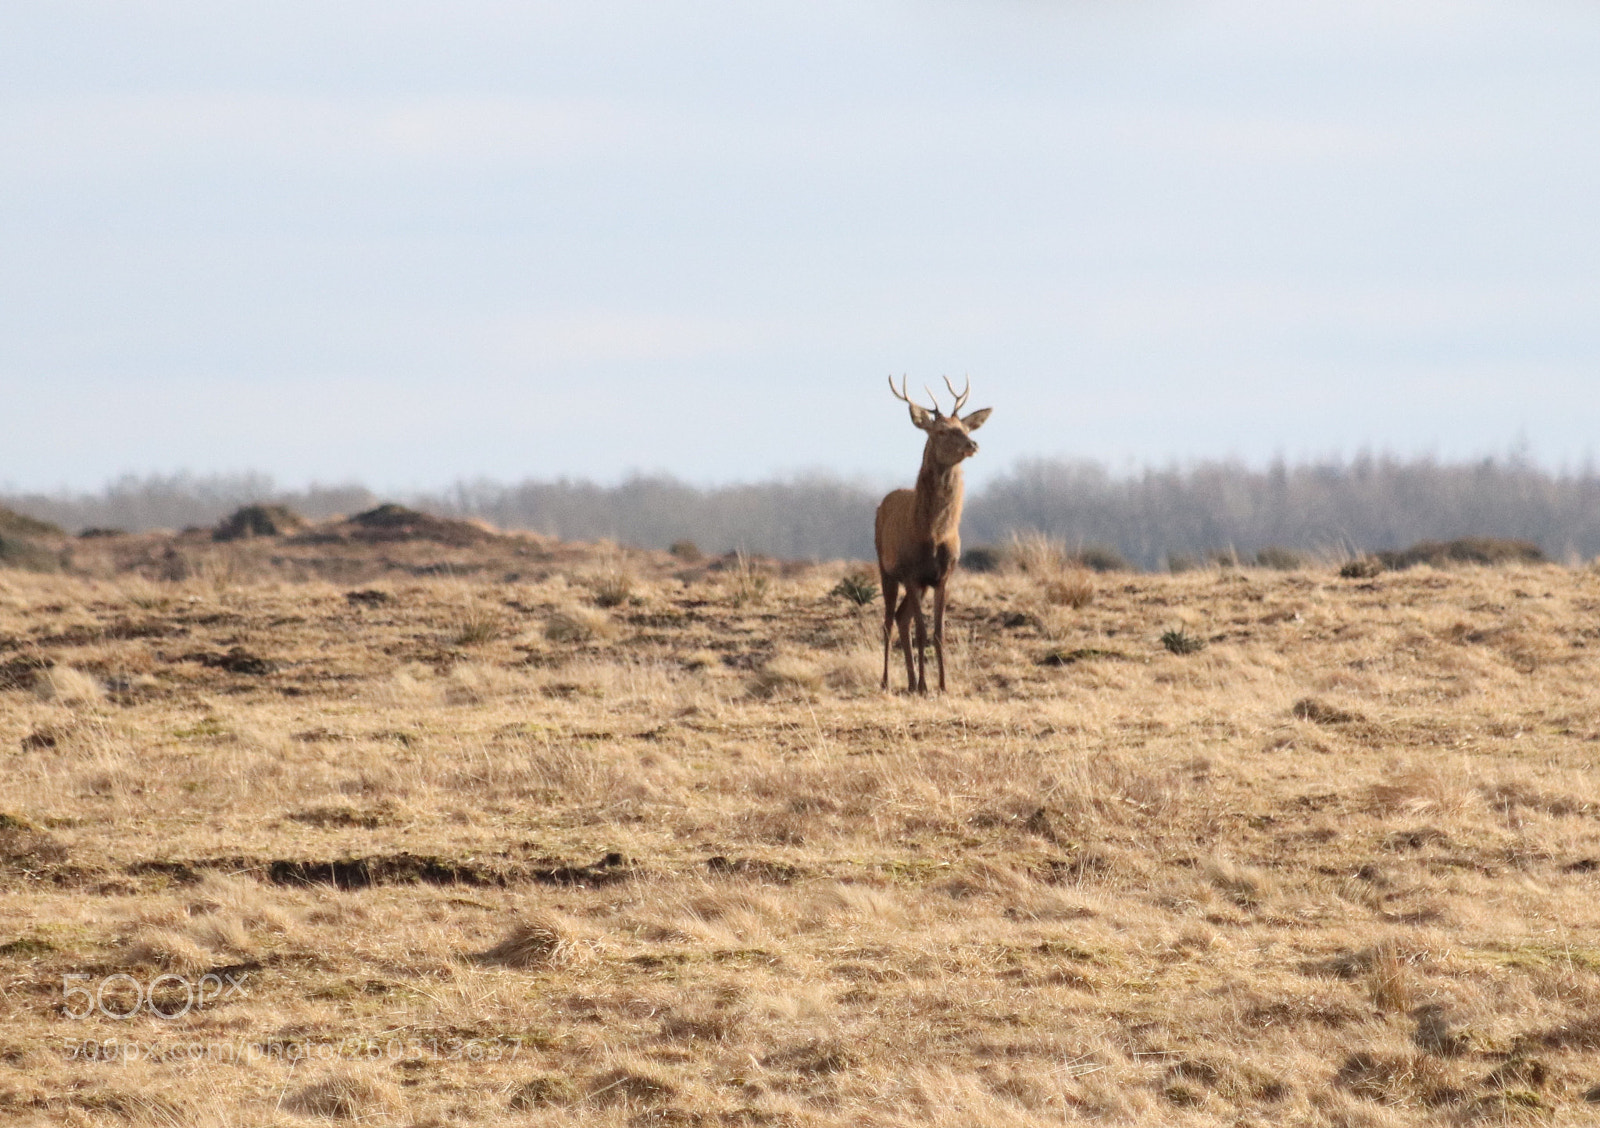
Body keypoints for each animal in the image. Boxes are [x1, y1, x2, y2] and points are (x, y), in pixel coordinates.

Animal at [875, 375, 992, 694]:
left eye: (965, 427)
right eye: (940, 431)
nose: (973, 444)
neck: (932, 535)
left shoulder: (942, 576)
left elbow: (938, 632)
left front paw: (941, 685)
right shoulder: (911, 573)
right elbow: (922, 631)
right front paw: (926, 686)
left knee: (901, 618)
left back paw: (910, 681)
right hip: (885, 569)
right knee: (888, 622)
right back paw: (887, 681)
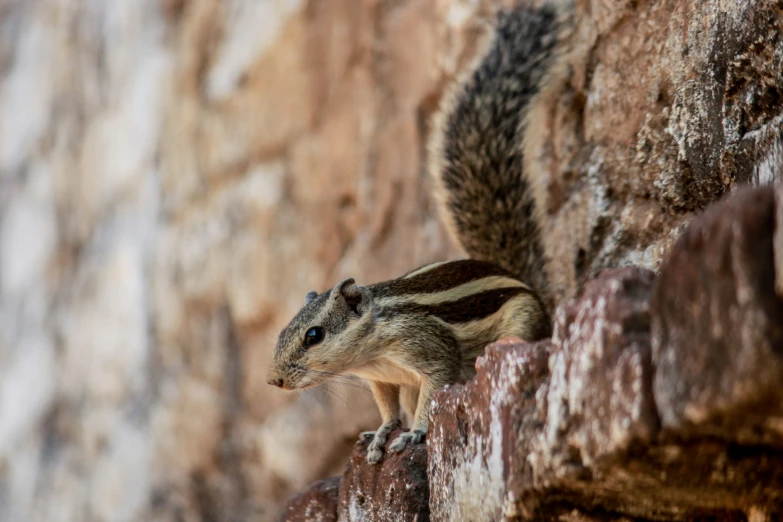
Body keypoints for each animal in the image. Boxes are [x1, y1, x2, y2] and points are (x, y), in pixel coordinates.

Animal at [268, 2, 568, 462]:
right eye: (283, 332)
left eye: (313, 335)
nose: (275, 380)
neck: (372, 349)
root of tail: (520, 278)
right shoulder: (384, 379)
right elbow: (390, 408)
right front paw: (381, 432)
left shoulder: (429, 350)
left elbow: (434, 389)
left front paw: (418, 432)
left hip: (523, 319)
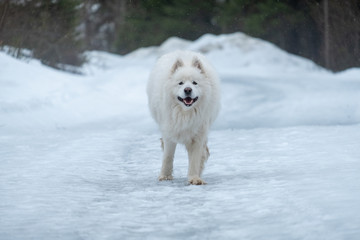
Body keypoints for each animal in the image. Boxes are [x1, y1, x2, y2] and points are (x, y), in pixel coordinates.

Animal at [147, 50, 221, 186]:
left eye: (194, 83)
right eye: (180, 83)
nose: (187, 90)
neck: (185, 114)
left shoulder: (198, 134)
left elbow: (195, 158)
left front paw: (194, 178)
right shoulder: (170, 132)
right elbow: (168, 156)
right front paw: (165, 176)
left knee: (204, 152)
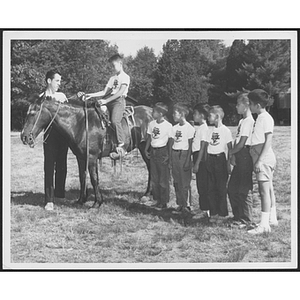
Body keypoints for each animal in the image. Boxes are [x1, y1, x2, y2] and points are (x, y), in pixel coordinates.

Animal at [20, 95, 152, 207]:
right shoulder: (81, 157)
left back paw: (147, 195)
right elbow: (82, 177)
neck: (80, 123)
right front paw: (81, 200)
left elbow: (94, 178)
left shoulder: (92, 157)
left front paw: (97, 202)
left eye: (32, 113)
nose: (24, 137)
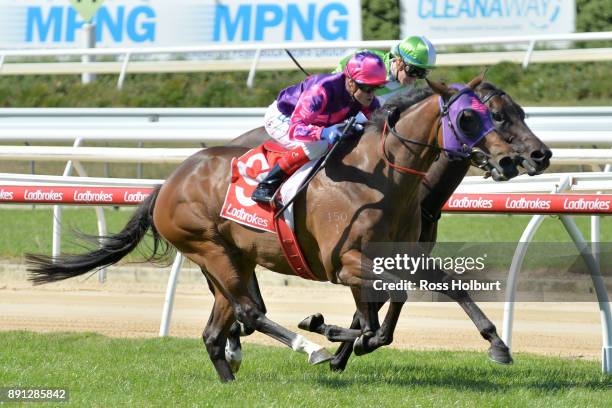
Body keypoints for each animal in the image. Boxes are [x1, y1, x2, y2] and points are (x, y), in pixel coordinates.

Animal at [27, 76, 516, 382]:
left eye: (503, 115)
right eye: (472, 117)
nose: (513, 159)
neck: (383, 178)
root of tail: (167, 182)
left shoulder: (405, 255)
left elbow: (440, 290)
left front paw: (498, 345)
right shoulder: (347, 263)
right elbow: (380, 308)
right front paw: (329, 332)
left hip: (232, 258)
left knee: (218, 328)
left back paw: (233, 373)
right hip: (209, 247)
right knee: (248, 311)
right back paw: (307, 345)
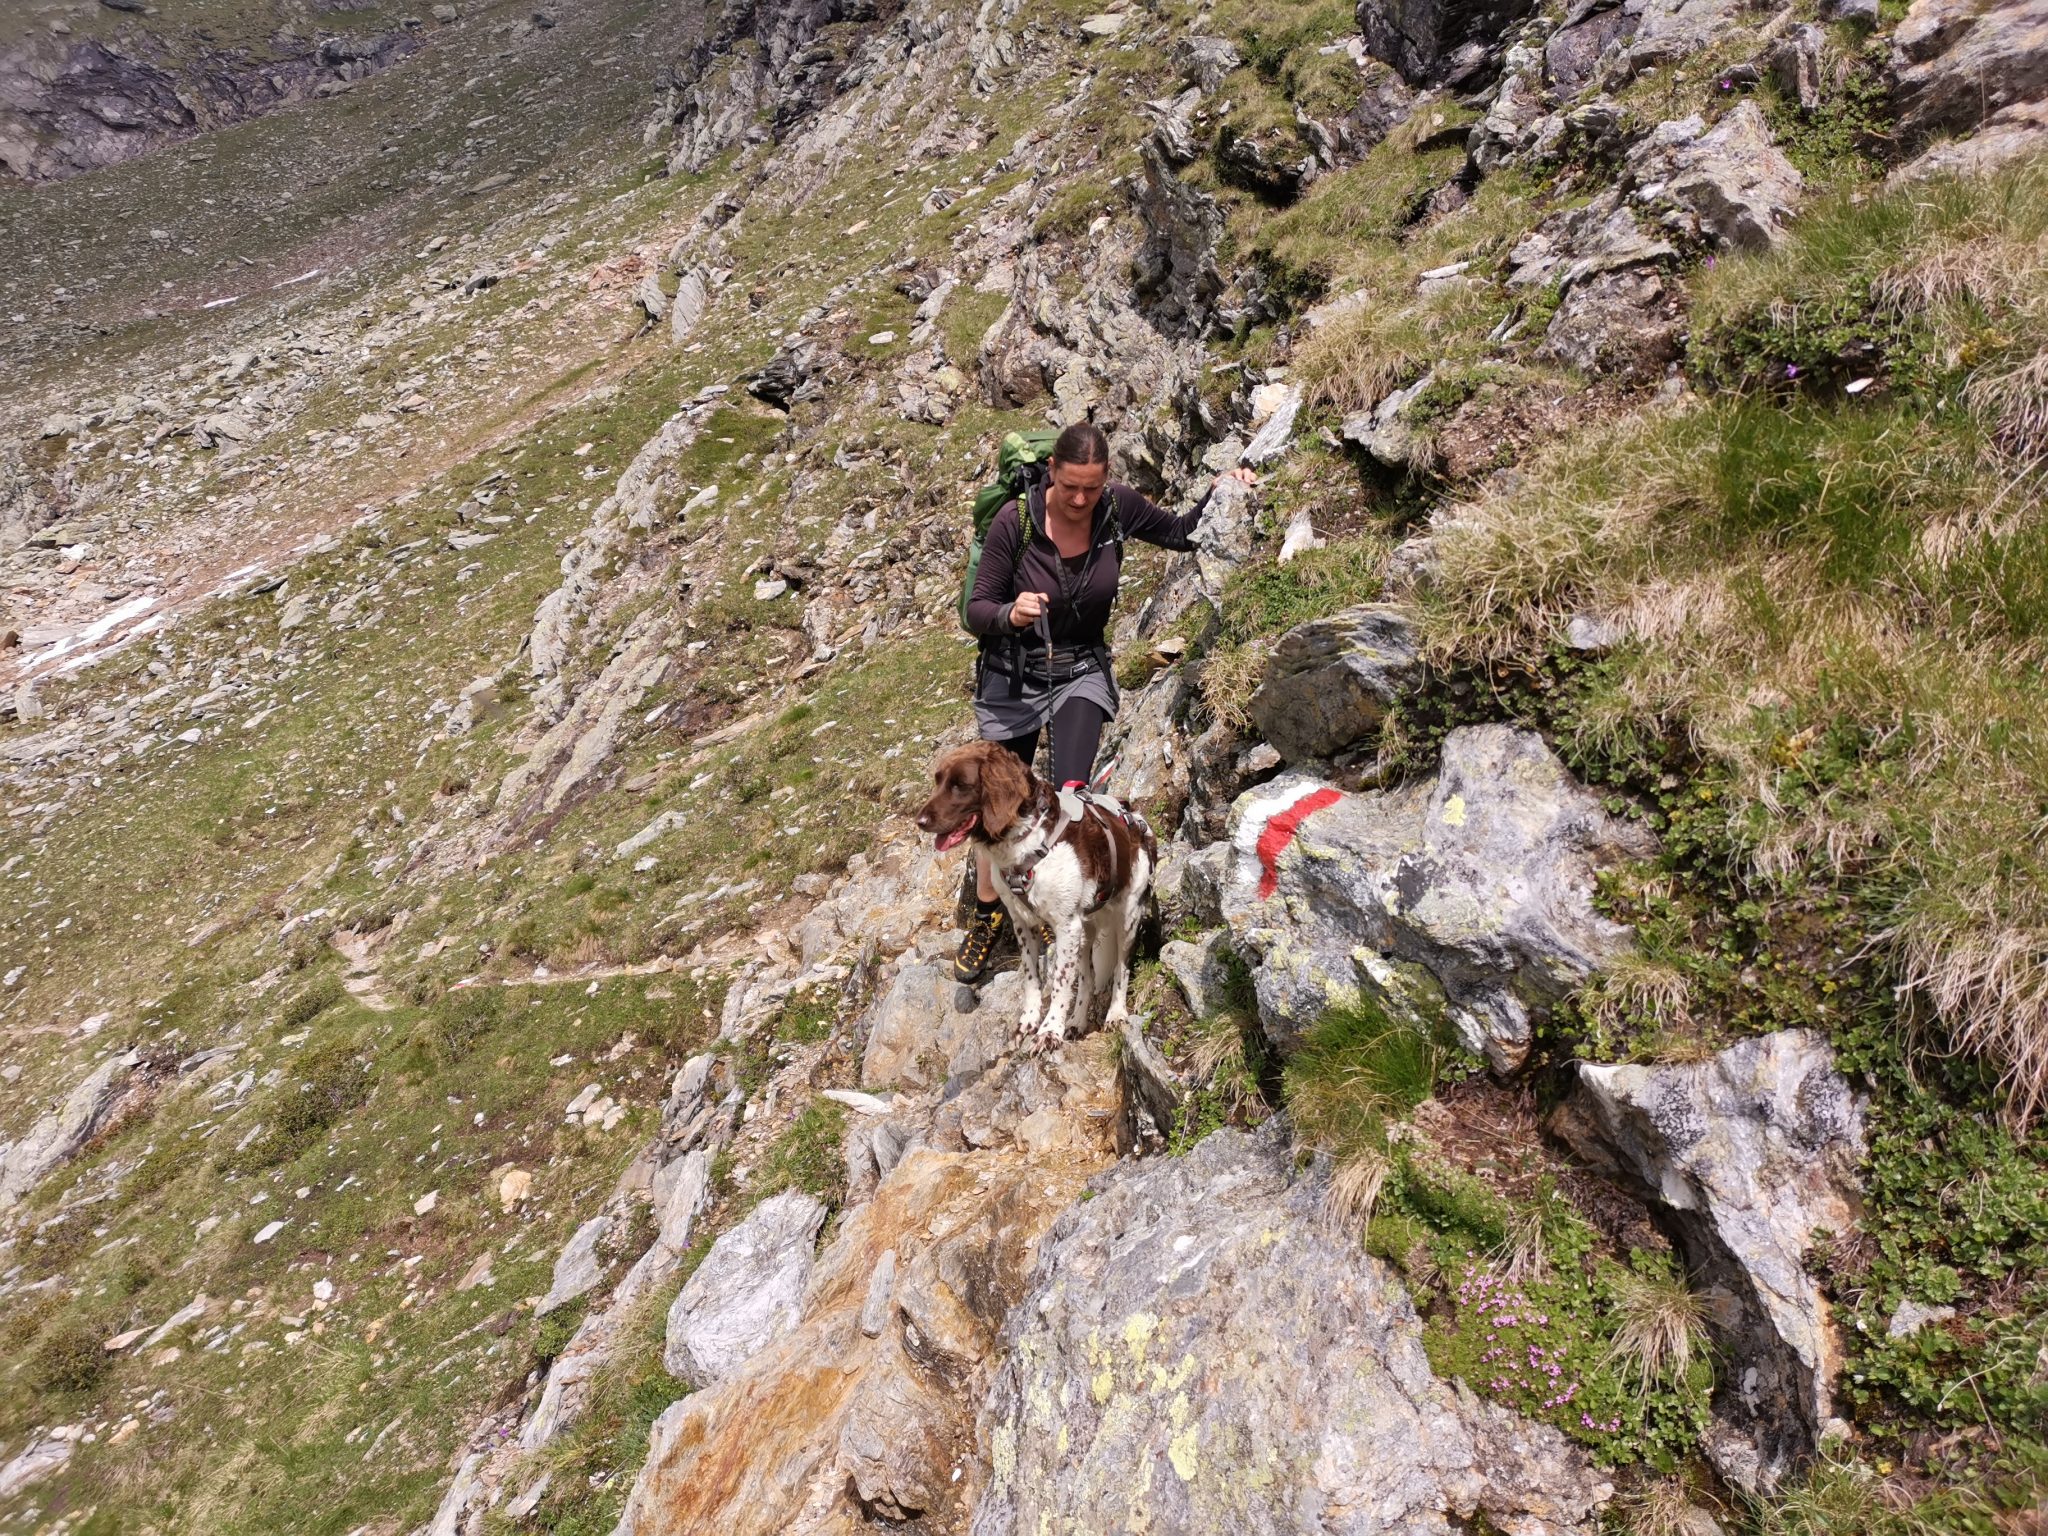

==*==

Search the records for the word "shoulder", then list every line that has it.

left shoulder: (942, 576)
right shoulder: (911, 573)
right shoulder: (384, 379)
left shoulder: (429, 350)
left shoulder: (198, 134)
right shoulder: (170, 132)
right shoulder: (81, 157)
left shoulder: (92, 157)
left shoulder: (405, 255)
right shoulder: (347, 263)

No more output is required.